The FDA proposes including the following three drug categories on both lists: MRCs, LDPs and HMEs.

The FDA stated it is not aware of any compounding or marketing of these three proposed categories for human use and expects that the proposed rule will benefit compounders by reducing regulatory uncertainty. Of note, the FDA stated that it considered transdermal or topical delivery products, metered-dose inhalers and dry powder inhalers but determined that these categories would not be included in the proposed rule (though they may be addressed in future rulemaking). As with the six criteria, the FDA provided brief descriptions of the three drug product categories:

  • MRCs refer to products that consist of a drug-containing core enclosed with a polymeric coating to release an active pharmaceutical ingredient (API) at specified rates, patterns or onsets through the gastrointestinal tract to produce systemic, enteric or local action.
  • LDPs refer to products in which the API is generally contained in or intended to be contained in liposomes.
  • HMEs refer to a continuous process operation that achieves molecular mixing of APIs and inactive ingredients at temperatures above their glass transition temperatures and/or melting temperatures within an extruder.

ANALYSIS

The proposed rule would prohibit the compounding of drugs listed on the DDC Lists. The proposed rule would also establish a process for the FDA to review drugs for inclusion and would create a pathway for stakeholders to submit drugs for consideration to be listed on one or both DDC Lists.

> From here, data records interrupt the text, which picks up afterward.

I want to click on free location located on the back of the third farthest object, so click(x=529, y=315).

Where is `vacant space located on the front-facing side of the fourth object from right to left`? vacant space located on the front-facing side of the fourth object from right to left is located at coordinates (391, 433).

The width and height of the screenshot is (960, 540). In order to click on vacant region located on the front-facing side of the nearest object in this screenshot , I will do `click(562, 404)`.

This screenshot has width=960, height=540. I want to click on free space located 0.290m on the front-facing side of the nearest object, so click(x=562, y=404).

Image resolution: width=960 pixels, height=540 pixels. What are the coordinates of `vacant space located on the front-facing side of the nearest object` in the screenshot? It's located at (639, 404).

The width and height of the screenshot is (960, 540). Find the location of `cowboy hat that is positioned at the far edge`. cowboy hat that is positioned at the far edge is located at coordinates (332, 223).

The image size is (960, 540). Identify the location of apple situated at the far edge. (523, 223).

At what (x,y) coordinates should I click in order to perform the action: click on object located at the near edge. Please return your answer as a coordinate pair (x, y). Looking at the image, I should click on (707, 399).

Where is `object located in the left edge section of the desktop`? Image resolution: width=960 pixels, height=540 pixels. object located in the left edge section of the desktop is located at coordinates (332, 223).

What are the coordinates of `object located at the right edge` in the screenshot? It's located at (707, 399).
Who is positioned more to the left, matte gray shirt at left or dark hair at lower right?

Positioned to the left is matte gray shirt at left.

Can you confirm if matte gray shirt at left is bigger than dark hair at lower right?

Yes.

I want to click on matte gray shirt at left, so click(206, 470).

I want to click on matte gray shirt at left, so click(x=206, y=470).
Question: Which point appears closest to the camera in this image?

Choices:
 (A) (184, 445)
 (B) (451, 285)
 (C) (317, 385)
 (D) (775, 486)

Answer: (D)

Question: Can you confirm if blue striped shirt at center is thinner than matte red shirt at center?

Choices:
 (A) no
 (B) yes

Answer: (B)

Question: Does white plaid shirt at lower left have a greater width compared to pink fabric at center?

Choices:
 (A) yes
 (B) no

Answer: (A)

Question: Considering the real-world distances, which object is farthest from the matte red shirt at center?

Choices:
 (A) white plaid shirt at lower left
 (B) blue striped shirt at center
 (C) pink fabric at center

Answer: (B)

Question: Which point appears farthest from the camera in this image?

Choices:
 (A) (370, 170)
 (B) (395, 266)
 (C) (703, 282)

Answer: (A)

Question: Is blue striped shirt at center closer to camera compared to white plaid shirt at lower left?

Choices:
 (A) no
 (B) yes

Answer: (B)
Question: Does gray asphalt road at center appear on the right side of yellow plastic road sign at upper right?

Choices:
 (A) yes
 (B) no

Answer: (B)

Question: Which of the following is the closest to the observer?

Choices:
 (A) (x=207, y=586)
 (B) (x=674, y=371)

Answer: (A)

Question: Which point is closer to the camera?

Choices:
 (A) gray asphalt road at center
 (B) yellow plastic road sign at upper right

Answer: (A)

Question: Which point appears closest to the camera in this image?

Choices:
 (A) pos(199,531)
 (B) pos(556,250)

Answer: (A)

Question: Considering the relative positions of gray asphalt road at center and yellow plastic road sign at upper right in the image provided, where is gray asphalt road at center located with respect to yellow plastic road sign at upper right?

This proposed rule is a continuation of the FDA’s increased focus on regulating the compounding of medications under Sections 503A and 503B, especially in the wake of increased GLP-1 compounding. In February 2024, the FDA issued two warning letters against counterfeit semaglutide manufacturers. Before that, the FDA sent reminder letters to the National Association of Boards of Pharmacy and the Federation of State Medical Boards, bringing attention to inappropriate semaglutide compounding. Outside of GLP-1, the FDA issued a warning about compounded ketamine products in October 2023.

The FDA is likely to continue pursuing regulatory oversight over compounding activities, especially as the compounding landscape of GLP-1 inhibitors continues to evolve. McDermott will continue to monitor for updates regarding this and related rules, notices and publications.